Below is a block of entries; repeat exactly the lines starting at the line that contains "[310,226,420,237] certified Clients" and ending at the line that contains "[436,705,498,719] Program ->", both included.

◆ Edit difference data ◆
....
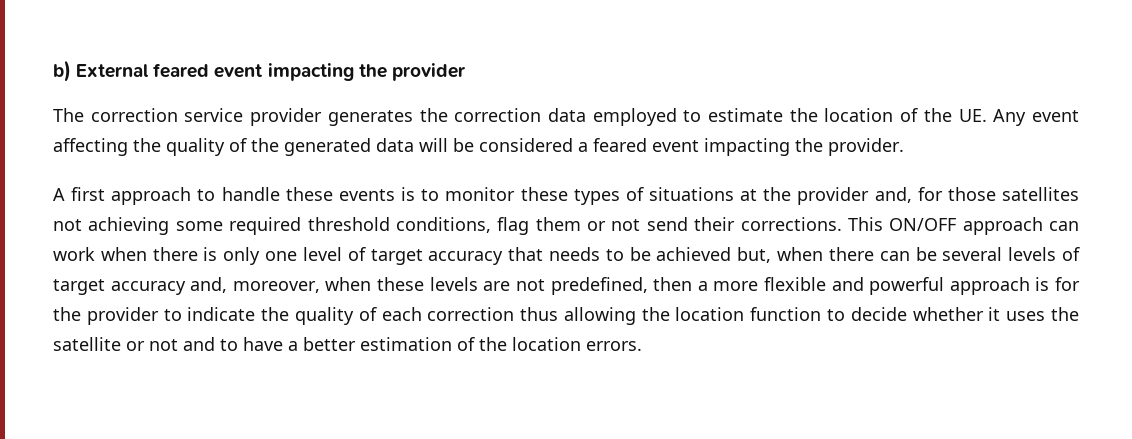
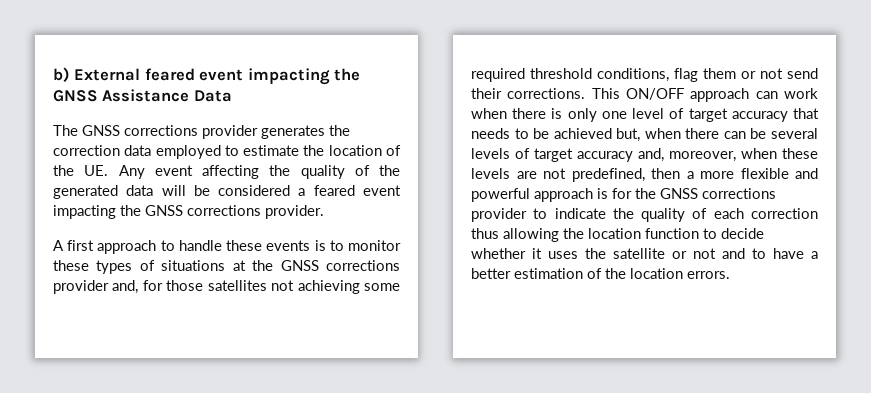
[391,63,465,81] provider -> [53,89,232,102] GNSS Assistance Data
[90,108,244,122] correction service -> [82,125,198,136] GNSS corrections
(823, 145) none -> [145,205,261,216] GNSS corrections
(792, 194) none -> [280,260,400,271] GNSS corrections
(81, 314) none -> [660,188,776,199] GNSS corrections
....
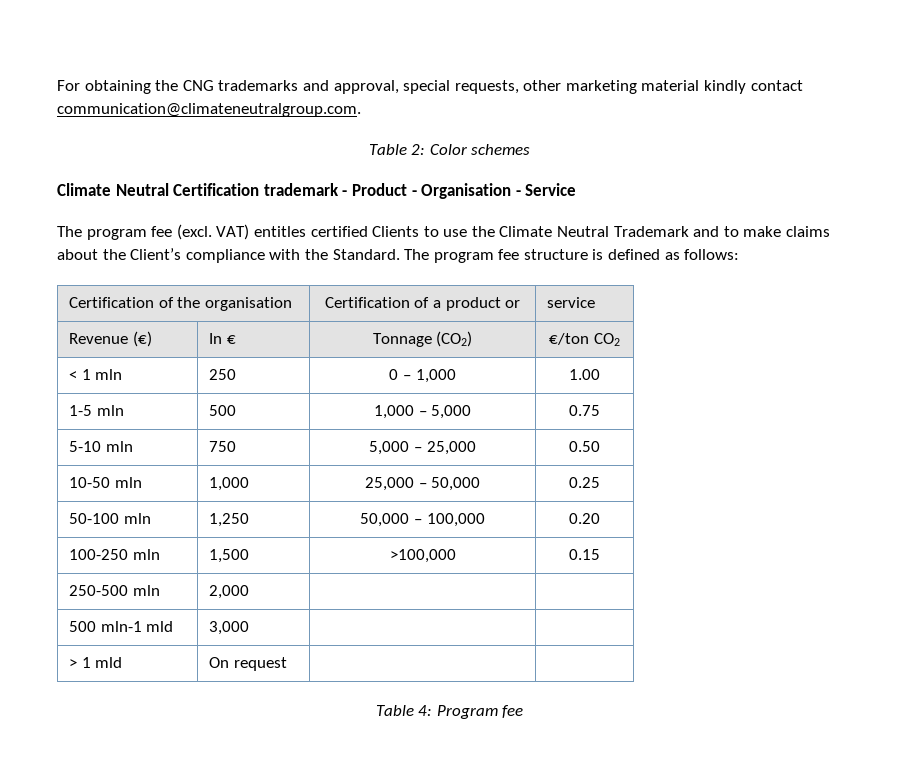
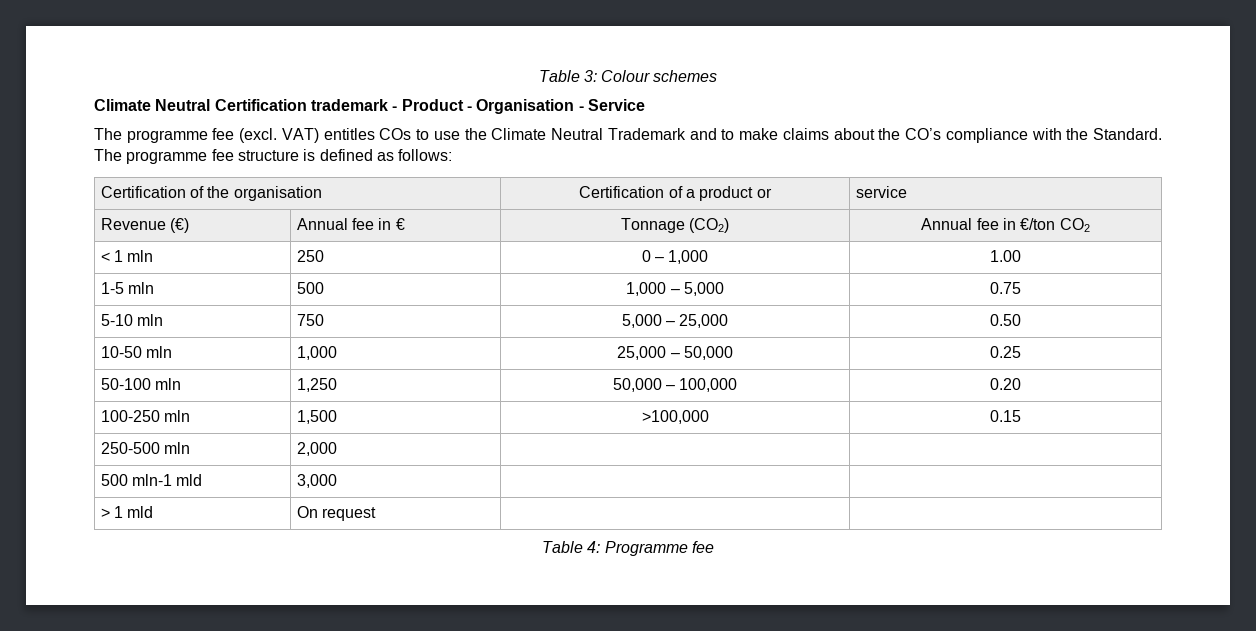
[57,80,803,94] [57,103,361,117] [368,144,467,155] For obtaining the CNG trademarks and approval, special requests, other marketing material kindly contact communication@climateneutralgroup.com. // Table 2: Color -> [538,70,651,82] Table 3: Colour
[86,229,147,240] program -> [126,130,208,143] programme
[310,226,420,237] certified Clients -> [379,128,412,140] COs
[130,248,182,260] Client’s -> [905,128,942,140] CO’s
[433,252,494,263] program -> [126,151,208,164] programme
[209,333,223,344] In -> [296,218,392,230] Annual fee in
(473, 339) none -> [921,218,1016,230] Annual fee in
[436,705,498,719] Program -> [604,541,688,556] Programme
....
◆ ANSWER BELOW ◆
[310,226,420,237] certified Clients -> [379,128,412,140] COs
[130,248,182,260] Client’s -> [905,128,942,140] CO’s
[433,252,494,263] program -> [126,151,208,164] programme
[209,333,223,344] In -> [296,218,392,230] Annual fee in
(473, 339) none -> [921,218,1016,230] Annual fee in
[436,705,498,719] Program -> [604,541,688,556] Programme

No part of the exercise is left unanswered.